Mas se estes sectores chegam tão longe é também porque há outros actores políticos que os ajudam com as suas concessões e capitulações. Nestes dias ouvimos ministros do PSOE dizerem que estão muito indignados; não se lembram que há alguns meses deram o seu voto ao PP para reformar a lei “Só um Sim é Sim” e eliminaram o consentimento como factor fundamental na determinação de um ataque sexual? Agem como se não tivéssemos gravadas na nossa memória as declarações de Pilar Llop e da “feridazita”,1 ou dos amigos de 40 e 50 anos do presidente Pedro Sánchez que se ofendem com o feminismo que faz “barulho”.

Pois bem, se estão tão preocupados com o que aconteceu com Rubiales agora, depois de protegê-lo por tantos anos e desviar o olhar enquanto este enchia os bolsos, fazemos uma pergunta: que vai fazer o governo agora? Irá acatar a decisão do TAD da mesma forma que aceitaram tantas sentenças dos tribunais patriarcais? A questão é concreta: seis advogados do Estado, como se de mais um agarrar-se aos testículos se tratasse, decidem que Rubiales é um tipo legal que não fez nada de errado, e o Presidente do Governo aceita sem questionar. Por que não intervêm na Federação de Futebol, a dissolvem e a reorganizam de cima a baixo, e acabam com esta pocilga machista e corrupta?

Irão dizer-nos: não se pode, tem que se respeitar os canais legais e institucionais. Pois bem, as mulheres estão cansadas de esperar e “respeitar” esta ordem capitalista e patriarcal. Acabou-se.

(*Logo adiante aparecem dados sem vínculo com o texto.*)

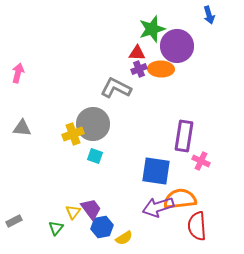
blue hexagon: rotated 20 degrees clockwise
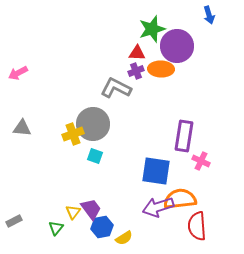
purple cross: moved 3 px left, 2 px down
pink arrow: rotated 132 degrees counterclockwise
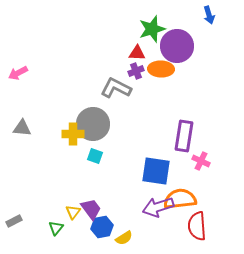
yellow cross: rotated 20 degrees clockwise
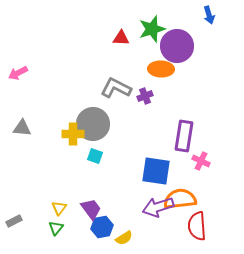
red triangle: moved 16 px left, 15 px up
purple cross: moved 9 px right, 25 px down
yellow triangle: moved 14 px left, 4 px up
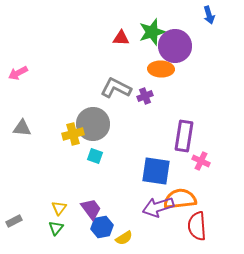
green star: moved 3 px down
purple circle: moved 2 px left
yellow cross: rotated 15 degrees counterclockwise
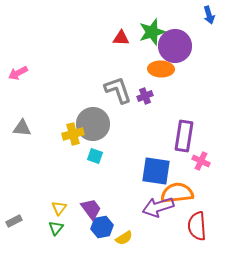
gray L-shape: moved 2 px right, 2 px down; rotated 44 degrees clockwise
orange semicircle: moved 3 px left, 6 px up
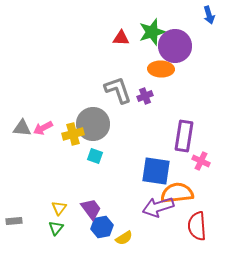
pink arrow: moved 25 px right, 55 px down
gray rectangle: rotated 21 degrees clockwise
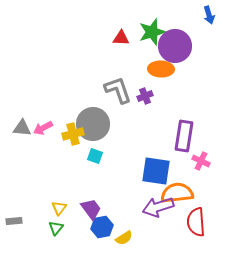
red semicircle: moved 1 px left, 4 px up
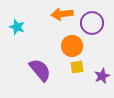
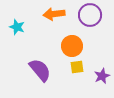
orange arrow: moved 8 px left
purple circle: moved 2 px left, 8 px up
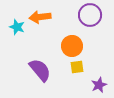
orange arrow: moved 14 px left, 3 px down
purple star: moved 3 px left, 9 px down
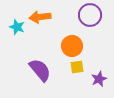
purple star: moved 6 px up
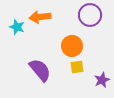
purple star: moved 3 px right, 1 px down
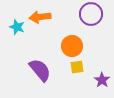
purple circle: moved 1 px right, 1 px up
purple star: rotated 14 degrees counterclockwise
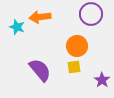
orange circle: moved 5 px right
yellow square: moved 3 px left
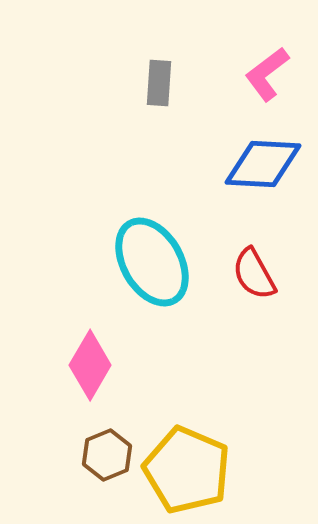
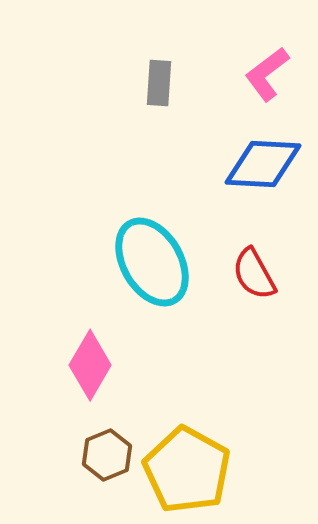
yellow pentagon: rotated 6 degrees clockwise
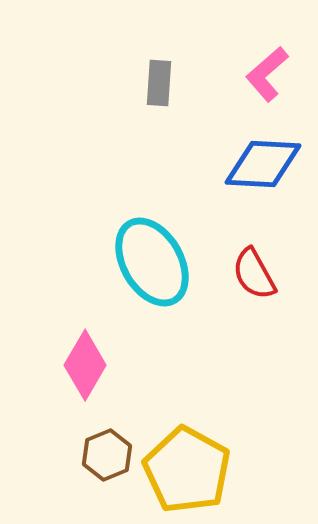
pink L-shape: rotated 4 degrees counterclockwise
pink diamond: moved 5 px left
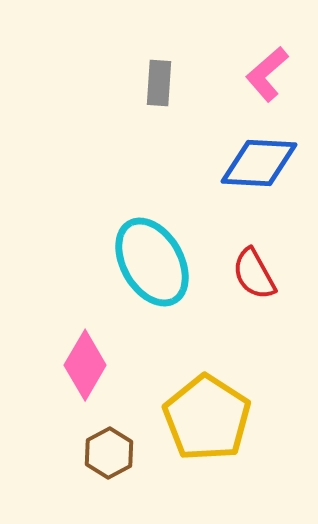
blue diamond: moved 4 px left, 1 px up
brown hexagon: moved 2 px right, 2 px up; rotated 6 degrees counterclockwise
yellow pentagon: moved 20 px right, 52 px up; rotated 4 degrees clockwise
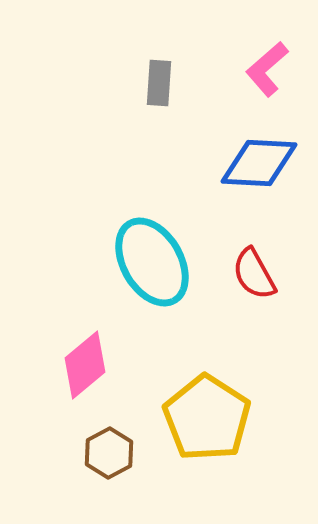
pink L-shape: moved 5 px up
pink diamond: rotated 20 degrees clockwise
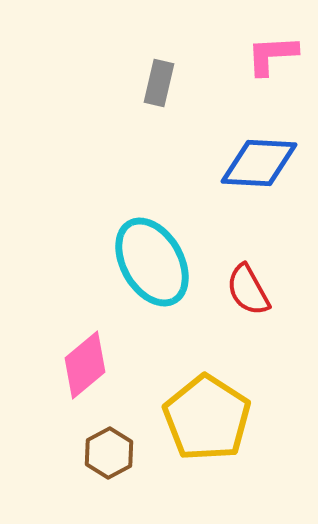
pink L-shape: moved 5 px right, 14 px up; rotated 38 degrees clockwise
gray rectangle: rotated 9 degrees clockwise
red semicircle: moved 6 px left, 16 px down
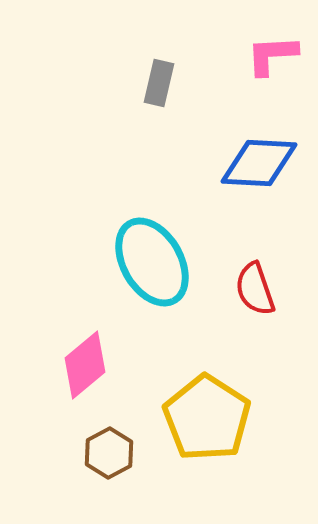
red semicircle: moved 7 px right, 1 px up; rotated 10 degrees clockwise
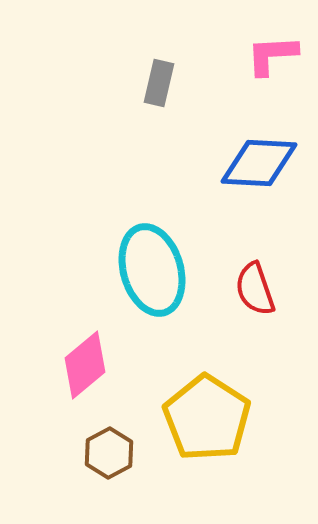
cyan ellipse: moved 8 px down; rotated 14 degrees clockwise
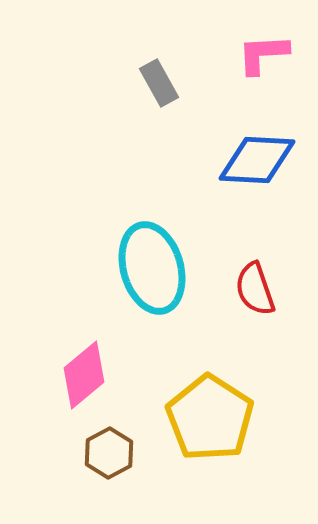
pink L-shape: moved 9 px left, 1 px up
gray rectangle: rotated 42 degrees counterclockwise
blue diamond: moved 2 px left, 3 px up
cyan ellipse: moved 2 px up
pink diamond: moved 1 px left, 10 px down
yellow pentagon: moved 3 px right
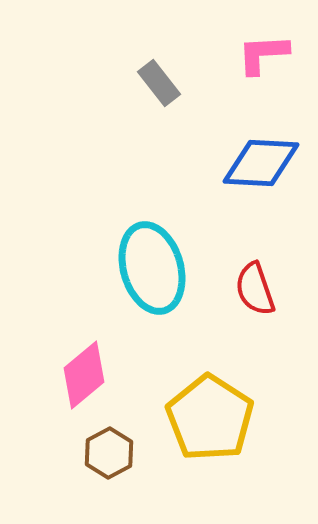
gray rectangle: rotated 9 degrees counterclockwise
blue diamond: moved 4 px right, 3 px down
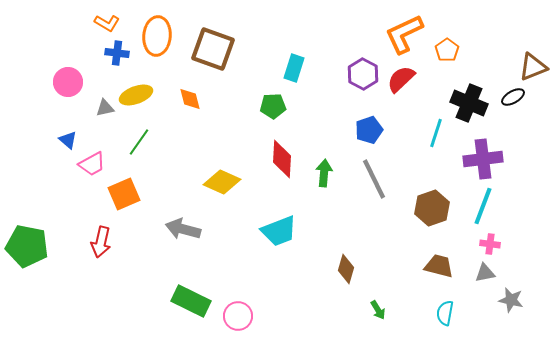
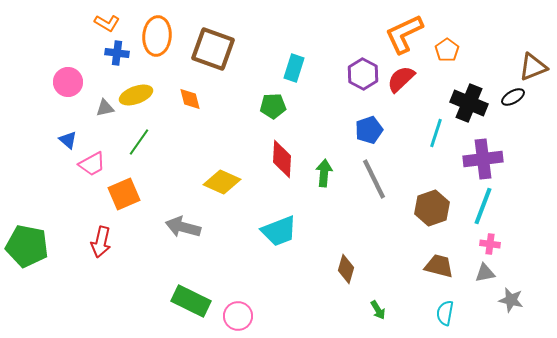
gray arrow at (183, 229): moved 2 px up
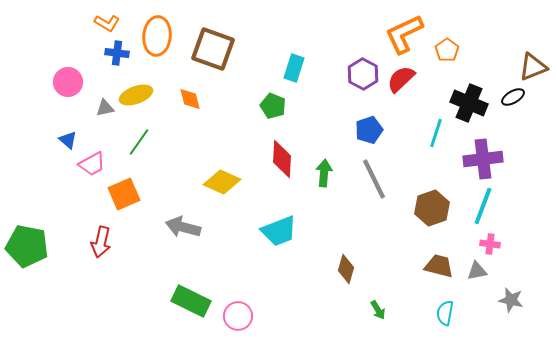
green pentagon at (273, 106): rotated 25 degrees clockwise
gray triangle at (485, 273): moved 8 px left, 2 px up
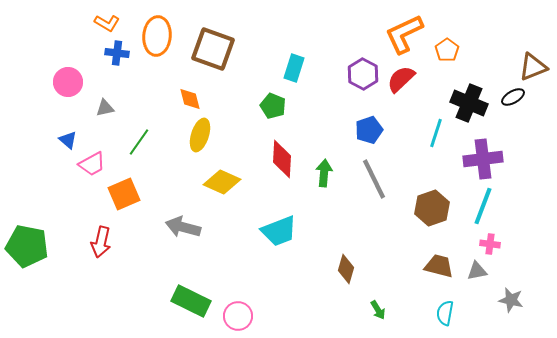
yellow ellipse at (136, 95): moved 64 px right, 40 px down; rotated 52 degrees counterclockwise
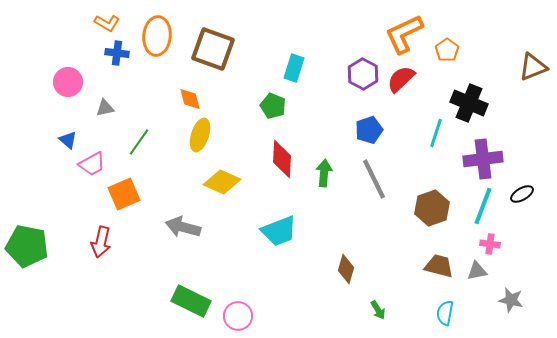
black ellipse at (513, 97): moved 9 px right, 97 px down
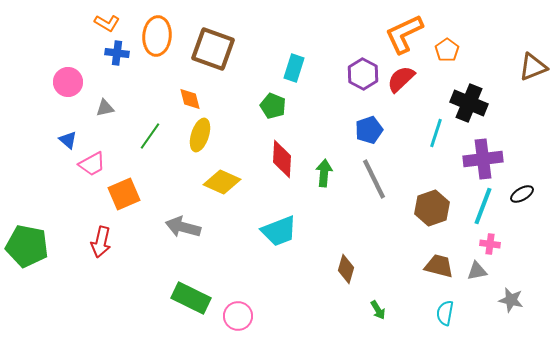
green line at (139, 142): moved 11 px right, 6 px up
green rectangle at (191, 301): moved 3 px up
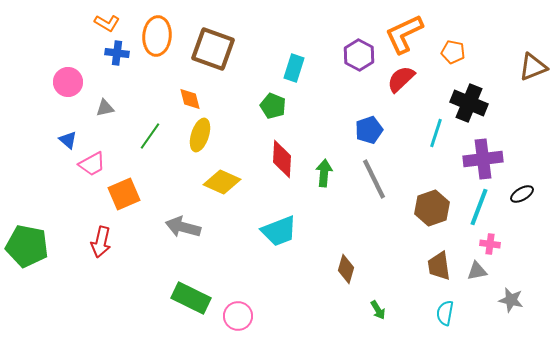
orange pentagon at (447, 50): moved 6 px right, 2 px down; rotated 25 degrees counterclockwise
purple hexagon at (363, 74): moved 4 px left, 19 px up
cyan line at (483, 206): moved 4 px left, 1 px down
brown trapezoid at (439, 266): rotated 112 degrees counterclockwise
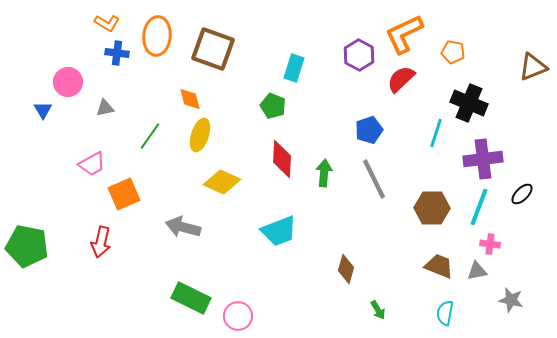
blue triangle at (68, 140): moved 25 px left, 30 px up; rotated 18 degrees clockwise
black ellipse at (522, 194): rotated 15 degrees counterclockwise
brown hexagon at (432, 208): rotated 20 degrees clockwise
brown trapezoid at (439, 266): rotated 120 degrees clockwise
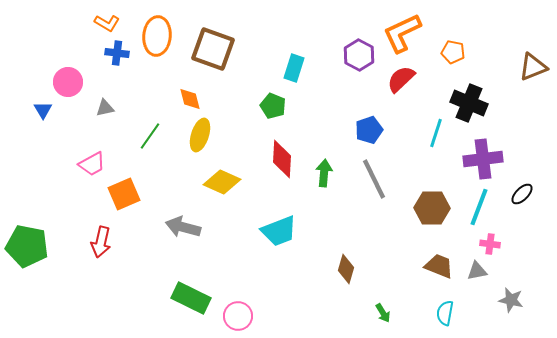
orange L-shape at (404, 34): moved 2 px left, 1 px up
green arrow at (378, 310): moved 5 px right, 3 px down
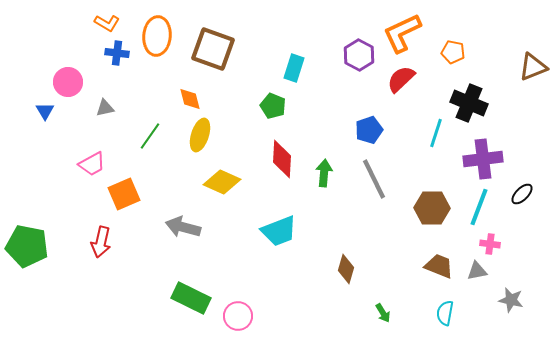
blue triangle at (43, 110): moved 2 px right, 1 px down
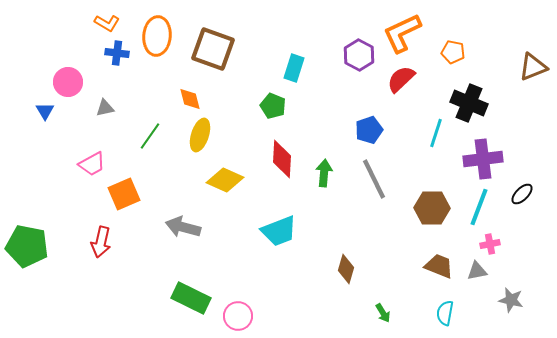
yellow diamond at (222, 182): moved 3 px right, 2 px up
pink cross at (490, 244): rotated 18 degrees counterclockwise
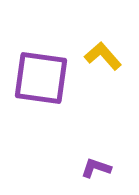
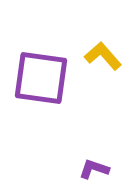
purple L-shape: moved 2 px left, 1 px down
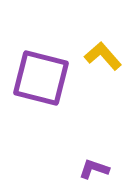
purple square: rotated 6 degrees clockwise
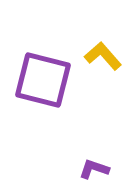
purple square: moved 2 px right, 2 px down
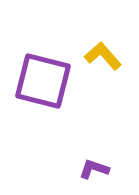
purple square: moved 1 px down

São as nossas vidas, são os nossos direitos. Queremos um presente e um futuro livres de violência machista e sexual, mas não vamos esperar que alguém nos ofereça. Não confiamos nos juízes, nem nos tribunais desportivos, nem nas instituições do Regime de 1978, nem no sistema capitalista. Confiamos na força que temos quando nos organizamos e saímos para lutar, que é muita. Só assim conquistamos direitos e se desbravam os caminhos para uma verdadeira igualdade.

Notas

1. NdT: Pilar Llop foi juíza e é ministra da Justiça desde 12 de julho de 2021 no governo PSOE-UP. No contexto da lei "Só um sim é sim" fez a seguinte declaração: 'Tenemos unos jueces extraordinarios. Es fácil probar que hay violencia e intimidación. Basta una heridita', que defende os agressores sexuais, iliba o sistema judicial patriarcal e continua a colocar em segundo plano a questão do consentimento.